Article:

Friday, February 4, 2011

Minority Report

It's a four letter word. Well, it's really six letters, but it's come to be pretty offensive to some of us pisikoas.

Palagi. Pronounced puh-long-ee.

At first,hearing this word shouted  from multiple fales as you walked down the road really wasn't a big deal. To be blunt, palagi means "white person." For a while you can pretend it means "foreigner," but that isn't sa'o (true) once you find out Asians or Africans are called something different. For a while, I even liked to think it just meant someone who doesn't really know fa'a Samoa (the Samoan way), but this was clearly sese (wrong) when I moved to my new village and met a white Samoan. There is a little girl here, half Samoan, half "palagi" who has white skin, blonde hair, and brown eyes. She's maybe around kindergarden age and has spent her whole life here. They call her "palagi." This word clearly means "someone with white skin."

Maybe it's American (another overgeneralization) political correctness, but a few of us have come to dislike being called this word that is a huge racial overgeneralization. And yet, I remember a day back in training in Tafitoala when a car drove down our pretty secluded road with two white people in it. I said, "What are those palagis doing here?" It was honestly surprising to see someone white who wasn't a pisikoa. I hate to be called it, and yet, I still use it. I can call other white people "palagi" but I don't like to hear Samoans use it. Reminiscent of anything? The N-word, maybe? Which is kind of ironic because we've taught a few Samoans not to use that word to which they ask, "But it's OK for them to say it to each other? Because it's in their music."

One of the most disteressing things for me in Samoa is when I hear vast overgeneralizations about "palagis" or am told that I should teach people fa'a Palagi (the white way), as if I could speak for every culture of Caucasion descent.

Just today, I walked to the faleoloa (shop) and a little boy across the street yelled "palagi" at me the entire time. Sometimes my response to being called a palagi is, "O fea le palagi?" (Where is the palagi?) After I bought what I needed at the store, I alked over to the boy. "O ai lou igoa?" (What is your name?) He was too shy to respond now that I was only a few feet from him. "O lo'u igoa o Sema. Leai palagi. Sema. Fa." (My name is Sema. Not palagi. Sema. See yah.)

[Data listing]

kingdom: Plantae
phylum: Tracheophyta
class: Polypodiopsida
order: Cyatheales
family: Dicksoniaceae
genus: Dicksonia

Stated task 1: In the blog post about being called "palagi," what does the writer sometimes say back when someone calls them a palagi?
Stated task 2: Pick up the blog post about being called "palagi" right after its last sentence and write the next few paragraphs.

Exercise result 1: "O fea le palagi?" which means "Where is the palagi?"

Exercise result 2:
Even though I'm trying to get he kids not to call people palagi (I really don't think anyone means it in a derogatory way) and I am very adamantly against answering questions for all white people, being called palagi hasn't bothered me that much. Until one day, I went back to Tafitoala to visit for Tausaga Fou (New Years). It was early morning, which means my host family was awake and bustling while I was still moe umi (sleeping long), but really, how long can you sleep when you hear someone's name monotonously called for two minutes until they finally answer (other pisikoas know what I'm talking about here)? Relatives from overseas were visiting and I heard my host-mom talking about me in Samoan and saying "palagi" over and over. I just lived with you for two months and comptely fell in love with your village and now you start calling me palagi?! I have a name, you know it. Please use it.

Use "palagi" as a descriptor if you want, but don't use a cultural overgeneralization to replace my name.

P.S. Sema is pronounced Same-a.

6 comments:

  1. Talofa

    That's a very interesting post you've written about the term "palagi".

    Sure, "palagi" has various meanings depending on the context. It could mean a person of fairer-skinned (including half-castes), it could mean any Westener (a person who lives like a Westener - therefore overseas Samoans can often be called palagi), and it could also mean anything non-Samoan (more derogatory meaning).

    I am Samoan, and putting myself in your shoes, sure, overhearing a host family referring to me over and over as "the brown-skinned person" in a conversation with others would grate me a bit. But I guess in your situation the host family was calling you by your description: a "palagi" or a fairer-skinned person, rather than the derogatory meaning.

    Thank you again for the interesting read and sharing your thoughts.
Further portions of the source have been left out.